Employment Tribunals Don’t Punish, They Compensate
Some employers treat their staff disgracefully but, no matter how bad their conduct may be, the objective of the tribunal system is not to punish them but to compensate those who suffer at their hands. A case on point concerned an immigrant worker who was plunged into depression after suffering extortion at his boss’s hands.
The man, an Indian national, was employed as a PR consultant and sales adviser by a travel agency which had sponsored his entry into the UK on a five-year visa that required him to be paid at least £23,000 a year. He purportedly received that salary, but the agency’s managing director threatened that if he did not repay half of his wages each month, his employment would be terminated.
Although he complained that he did not have enough to live on, he initially complied with that demand. Following an angry confrontation with his boss, however, he went on sick leave, suffering from anxiety and depression. He had been in the job for only about six months and was still on sick leave when he was dismissed.
After he launched proceedings, an Employment Tribunal (ET) found that he had been automatically unfairly dismissed for making a protected disclosure. His boss’s demand was nothing short of extortion and, in subsequently claiming that he had been given two previous warnings and had committed an act of gross misconduct, the agency had sought to contrive bogus reasons for his dismissal.

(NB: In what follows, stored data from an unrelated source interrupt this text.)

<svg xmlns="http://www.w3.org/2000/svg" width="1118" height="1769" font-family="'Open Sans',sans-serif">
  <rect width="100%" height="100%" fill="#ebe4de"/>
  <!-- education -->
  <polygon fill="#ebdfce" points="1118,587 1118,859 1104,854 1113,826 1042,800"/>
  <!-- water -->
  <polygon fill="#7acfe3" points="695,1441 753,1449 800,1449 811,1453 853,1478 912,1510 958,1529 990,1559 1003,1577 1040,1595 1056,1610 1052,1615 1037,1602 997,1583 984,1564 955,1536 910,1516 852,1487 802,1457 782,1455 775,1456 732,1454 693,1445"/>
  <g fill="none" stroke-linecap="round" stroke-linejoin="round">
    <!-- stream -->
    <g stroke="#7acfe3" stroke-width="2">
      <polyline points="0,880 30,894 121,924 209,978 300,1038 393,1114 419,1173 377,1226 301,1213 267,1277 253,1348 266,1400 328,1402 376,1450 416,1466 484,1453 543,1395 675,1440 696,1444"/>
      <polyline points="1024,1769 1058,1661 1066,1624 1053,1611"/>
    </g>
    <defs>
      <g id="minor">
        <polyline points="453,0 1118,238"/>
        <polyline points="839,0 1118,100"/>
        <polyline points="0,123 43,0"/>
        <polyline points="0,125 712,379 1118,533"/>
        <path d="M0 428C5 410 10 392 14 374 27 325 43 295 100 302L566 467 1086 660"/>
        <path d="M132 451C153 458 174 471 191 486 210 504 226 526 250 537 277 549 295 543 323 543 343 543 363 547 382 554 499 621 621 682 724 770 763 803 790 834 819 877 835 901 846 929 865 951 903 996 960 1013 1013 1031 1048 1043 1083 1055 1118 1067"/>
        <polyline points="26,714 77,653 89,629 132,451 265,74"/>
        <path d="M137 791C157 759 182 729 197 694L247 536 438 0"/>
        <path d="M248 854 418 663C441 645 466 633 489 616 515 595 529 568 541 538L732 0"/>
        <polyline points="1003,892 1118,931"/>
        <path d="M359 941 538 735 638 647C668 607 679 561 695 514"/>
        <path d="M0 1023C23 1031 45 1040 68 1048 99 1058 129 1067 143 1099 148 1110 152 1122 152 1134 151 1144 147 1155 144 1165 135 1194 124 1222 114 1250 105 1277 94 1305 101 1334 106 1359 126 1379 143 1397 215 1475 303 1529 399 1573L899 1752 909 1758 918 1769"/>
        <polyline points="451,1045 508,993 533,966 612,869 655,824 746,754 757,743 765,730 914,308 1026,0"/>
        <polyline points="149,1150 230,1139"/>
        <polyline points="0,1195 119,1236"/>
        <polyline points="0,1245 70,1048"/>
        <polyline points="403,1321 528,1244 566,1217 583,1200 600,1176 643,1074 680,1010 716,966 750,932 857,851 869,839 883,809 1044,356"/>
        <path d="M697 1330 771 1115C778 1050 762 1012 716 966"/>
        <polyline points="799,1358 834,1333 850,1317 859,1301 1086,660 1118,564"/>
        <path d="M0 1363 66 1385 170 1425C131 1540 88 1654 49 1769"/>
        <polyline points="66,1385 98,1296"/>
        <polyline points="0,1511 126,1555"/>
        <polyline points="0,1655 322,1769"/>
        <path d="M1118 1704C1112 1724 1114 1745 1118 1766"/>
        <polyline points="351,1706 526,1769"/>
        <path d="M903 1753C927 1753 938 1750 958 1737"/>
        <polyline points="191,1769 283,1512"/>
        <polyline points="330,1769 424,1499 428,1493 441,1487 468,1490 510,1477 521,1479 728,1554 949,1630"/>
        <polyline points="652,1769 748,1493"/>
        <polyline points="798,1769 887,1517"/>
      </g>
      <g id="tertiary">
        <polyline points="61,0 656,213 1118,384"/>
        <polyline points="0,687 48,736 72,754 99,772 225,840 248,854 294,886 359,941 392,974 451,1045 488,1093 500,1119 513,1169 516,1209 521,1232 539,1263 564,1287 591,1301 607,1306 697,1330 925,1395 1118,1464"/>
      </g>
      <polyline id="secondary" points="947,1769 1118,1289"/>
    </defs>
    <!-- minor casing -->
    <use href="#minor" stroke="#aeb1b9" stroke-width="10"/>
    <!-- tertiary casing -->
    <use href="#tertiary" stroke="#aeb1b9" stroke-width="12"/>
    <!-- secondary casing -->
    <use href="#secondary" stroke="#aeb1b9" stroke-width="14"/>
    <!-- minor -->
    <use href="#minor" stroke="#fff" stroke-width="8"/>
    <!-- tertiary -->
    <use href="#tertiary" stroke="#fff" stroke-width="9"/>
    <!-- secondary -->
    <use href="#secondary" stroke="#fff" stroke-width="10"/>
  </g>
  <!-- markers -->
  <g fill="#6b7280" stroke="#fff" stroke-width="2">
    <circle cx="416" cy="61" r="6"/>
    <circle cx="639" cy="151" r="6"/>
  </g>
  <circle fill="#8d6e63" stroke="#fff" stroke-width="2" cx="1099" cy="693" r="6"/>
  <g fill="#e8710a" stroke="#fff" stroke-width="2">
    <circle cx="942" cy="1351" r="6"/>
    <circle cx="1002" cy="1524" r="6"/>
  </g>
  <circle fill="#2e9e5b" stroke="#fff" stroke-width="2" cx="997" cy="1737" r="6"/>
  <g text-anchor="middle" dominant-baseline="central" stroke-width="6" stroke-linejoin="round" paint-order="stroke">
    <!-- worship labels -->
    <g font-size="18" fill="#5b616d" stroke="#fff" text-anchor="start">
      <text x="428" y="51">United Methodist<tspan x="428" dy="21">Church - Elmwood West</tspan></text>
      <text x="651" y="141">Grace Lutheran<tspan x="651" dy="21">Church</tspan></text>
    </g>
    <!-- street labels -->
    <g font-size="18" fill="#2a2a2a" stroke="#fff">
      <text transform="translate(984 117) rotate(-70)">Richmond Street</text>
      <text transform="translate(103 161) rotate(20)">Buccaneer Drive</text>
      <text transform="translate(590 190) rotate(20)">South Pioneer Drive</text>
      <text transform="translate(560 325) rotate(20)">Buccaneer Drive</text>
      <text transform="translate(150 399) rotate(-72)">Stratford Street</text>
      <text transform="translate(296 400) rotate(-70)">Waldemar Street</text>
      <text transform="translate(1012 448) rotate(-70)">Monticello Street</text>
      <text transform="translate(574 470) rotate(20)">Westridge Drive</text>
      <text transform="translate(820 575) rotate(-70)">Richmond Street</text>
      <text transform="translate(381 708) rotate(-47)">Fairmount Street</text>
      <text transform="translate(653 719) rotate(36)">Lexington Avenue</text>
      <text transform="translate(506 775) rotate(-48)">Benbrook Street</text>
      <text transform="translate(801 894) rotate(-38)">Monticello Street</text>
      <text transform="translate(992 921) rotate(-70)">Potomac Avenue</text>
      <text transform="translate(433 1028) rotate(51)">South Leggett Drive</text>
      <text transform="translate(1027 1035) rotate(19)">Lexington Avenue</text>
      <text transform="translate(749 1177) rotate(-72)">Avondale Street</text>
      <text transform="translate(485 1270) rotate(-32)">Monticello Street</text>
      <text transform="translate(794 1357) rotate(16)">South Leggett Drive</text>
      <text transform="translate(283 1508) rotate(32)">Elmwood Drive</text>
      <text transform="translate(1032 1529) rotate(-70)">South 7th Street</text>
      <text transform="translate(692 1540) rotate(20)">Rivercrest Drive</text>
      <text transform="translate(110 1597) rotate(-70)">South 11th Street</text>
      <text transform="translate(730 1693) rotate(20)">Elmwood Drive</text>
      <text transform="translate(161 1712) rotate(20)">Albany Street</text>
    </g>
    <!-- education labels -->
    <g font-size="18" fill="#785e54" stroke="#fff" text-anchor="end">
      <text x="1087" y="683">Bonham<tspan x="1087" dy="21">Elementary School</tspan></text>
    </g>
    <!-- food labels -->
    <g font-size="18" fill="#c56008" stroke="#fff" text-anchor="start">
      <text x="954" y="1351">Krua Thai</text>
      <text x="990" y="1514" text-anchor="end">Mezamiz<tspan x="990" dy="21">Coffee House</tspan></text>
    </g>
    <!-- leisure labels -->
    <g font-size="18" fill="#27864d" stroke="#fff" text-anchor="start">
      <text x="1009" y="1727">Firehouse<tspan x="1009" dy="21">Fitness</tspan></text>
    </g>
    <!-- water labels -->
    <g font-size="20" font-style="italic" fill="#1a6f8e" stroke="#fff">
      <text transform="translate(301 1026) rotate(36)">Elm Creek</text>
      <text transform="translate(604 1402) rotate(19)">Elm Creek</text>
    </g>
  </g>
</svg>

Despite the relatively brief duration of his employment, the ET awarded him a total of £124,658 in compensation. That included the pay he should have received had he remained in the agency’s employ throughout the period of his visa. A 25 per cent uplift was applied to the award to reflect the agency’s complete failure to comply with the Acas Code of Practice.
In upholding the agency’s challenge to the award, the Employment Appeal Tribunal (EAT) found that the ET had erred in law in a number of respects. Amongst other things, it had awarded full loss of earnings in respect of the man’s post-dismissal sickness period without making any finding as to whether, or to what extent, the dismissal had worsened or prolonged his depression.
The ET had also failed to consider whether he could have been lawfully dismissed on the basis of long-term sickness absence and whether he could reasonably have been expected to mitigate his loss by returning to India in search of alternative work. The ET should also have stood back and considered the overall size of the award before deciding to apply the full 25 per cent uplift. Given that the man had valued his claim at only about £64,000 in his schedule of loss, the award of almost double that sum had effectively taken the agency by surprise.
The EAT noted that, in cases of such serious employer misconduct, there is always a danger that ETs may, consciously or subconsciously, adopt a punitive approach. However, it was satisfied that the ET in this case had not fallen into that trap. In the circumstances, the matter was sent back to the same ET for reassessment of the man’s compensation in the light of the EAT’s ruling.